**INSTRUCTION**. After locating the line that contains "For every layout", transcribe exactly that line and each one after it until the data ends, skipping pictures.
------------------------------------
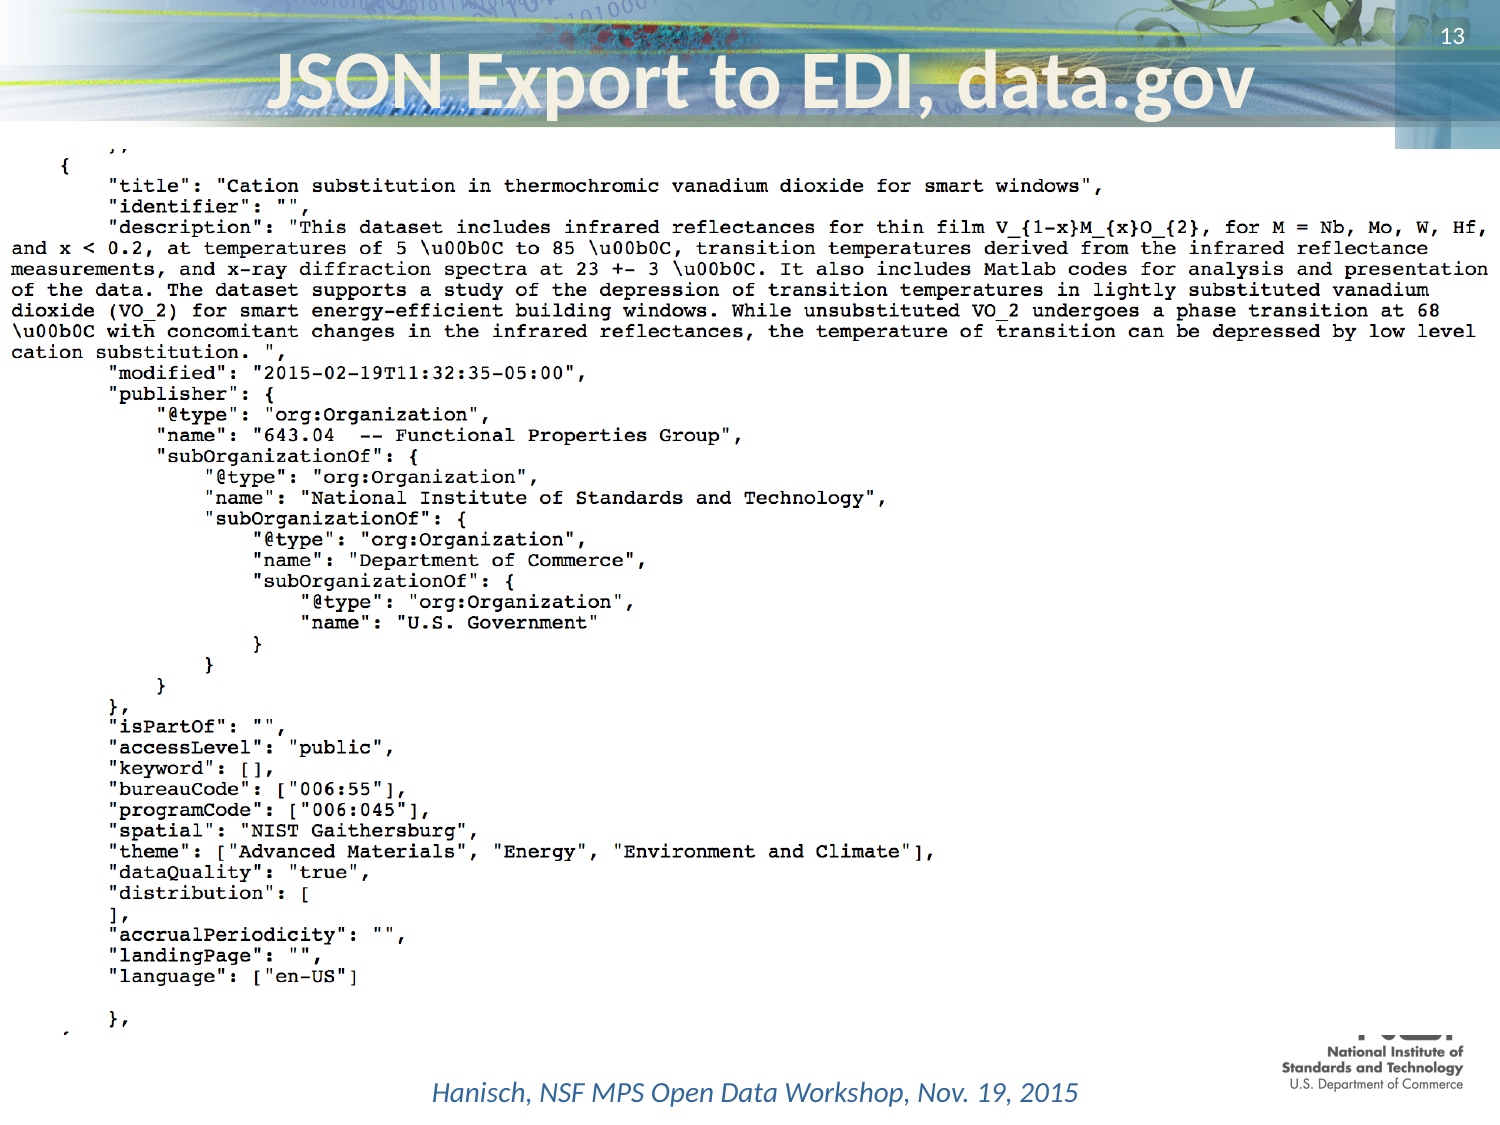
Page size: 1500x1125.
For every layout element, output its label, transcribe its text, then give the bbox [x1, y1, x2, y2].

picture [0, 0, 1500, 1125]
title JSON Export to EDI, data.gov [174, 12, 1350, 138]
slide_number 12 [1424, 12, 1500, 73]
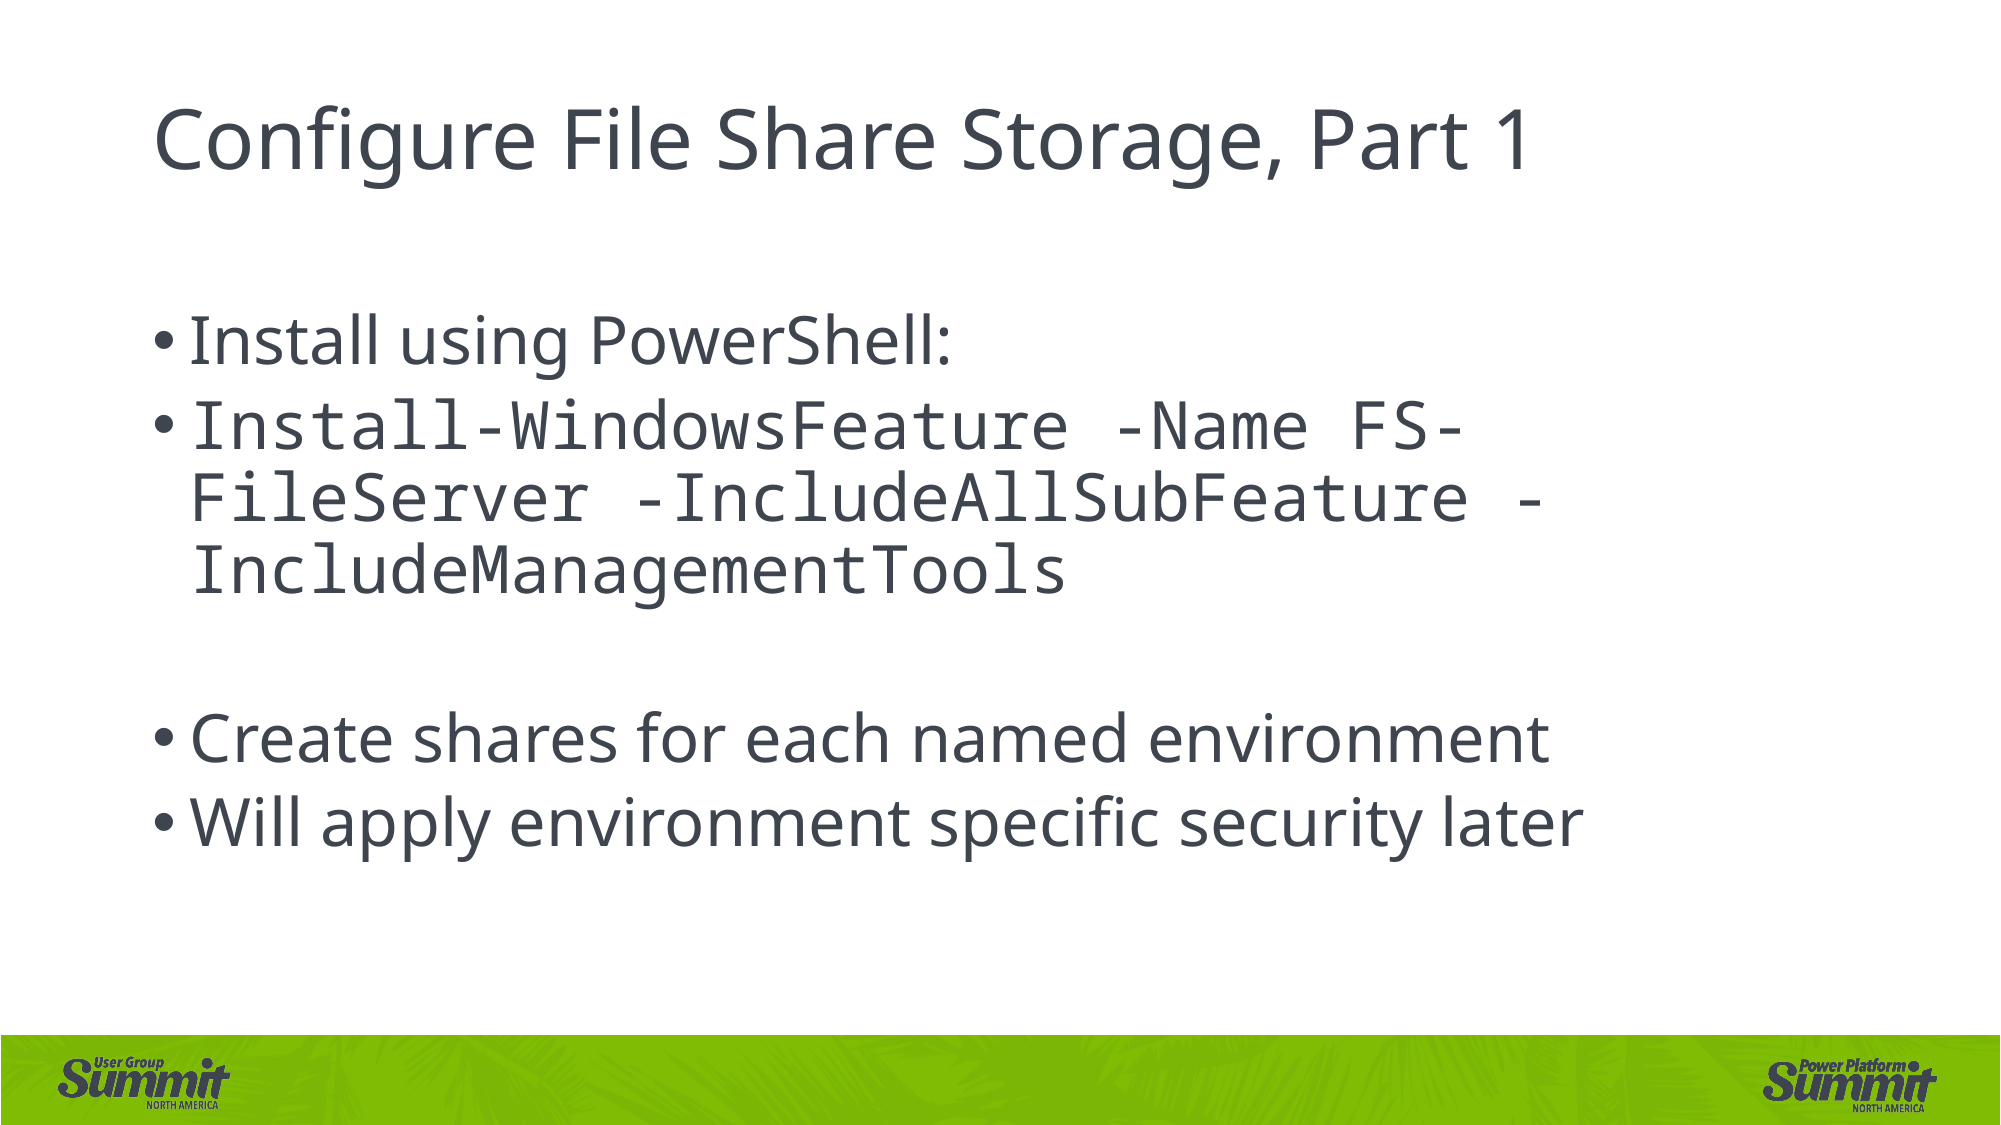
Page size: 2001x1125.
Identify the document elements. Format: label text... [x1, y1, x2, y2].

title Configure File Share Storage, Part 1 [137, 59, 1863, 225]
list Install using PowerShell: Install-WindowsFeature -Name FS-FileServer -IncludeAllSubFeature -IncludeManagementTools Create shares for each named environment Will apply environment specific security later [137, 299, 1863, 974]
picture [0, 1023, 2000, 1125]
------------------------------------
**RESULT BELOW**.
For every layout element, output its label, transcribe its text, then give the bbox [x1, y1, x2, y2].

picture [0, 0, 1500, 1125]
title JSON Export to EDI, data.gov [174, 12, 1350, 138]
slide_number 12 [1424, 12, 1500, 73]
Page size: 2001x1125.
Identify the document elements. Format: label text... [x1, y1, x2, y2].

title Configure File Share Storage, Part 1 [137, 59, 1863, 225]
list Install using PowerShell: Install-WindowsFeature -Name FS-FileServer -IncludeAllSubFeature -IncludeManagementTools Create shares for each named environment Will apply environment specific security later [137, 299, 1863, 974]
picture [0, 1023, 2000, 1125]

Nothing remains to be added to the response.